*PROBLEM DESCRIPTION*: Gather every line of the records that contains the string "Mainzu", and copy each one. Case counts.
-------------------------
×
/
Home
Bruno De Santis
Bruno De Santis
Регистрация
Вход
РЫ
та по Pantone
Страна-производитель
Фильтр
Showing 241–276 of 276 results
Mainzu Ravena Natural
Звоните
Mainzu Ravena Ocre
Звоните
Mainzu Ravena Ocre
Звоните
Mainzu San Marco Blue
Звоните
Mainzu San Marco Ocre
-------------------------
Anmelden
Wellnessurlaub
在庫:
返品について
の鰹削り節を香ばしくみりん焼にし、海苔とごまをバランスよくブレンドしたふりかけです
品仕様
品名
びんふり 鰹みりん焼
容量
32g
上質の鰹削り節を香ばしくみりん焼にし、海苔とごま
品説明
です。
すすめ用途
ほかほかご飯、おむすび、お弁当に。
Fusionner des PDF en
-------------------------
*TASK ANSWER*:
Mainzu Ravena Natural
Mainzu Ravena Ocre
Mainzu Ravena Ocre
Mainzu San Marco Blue
Mainzu San Marco Ocre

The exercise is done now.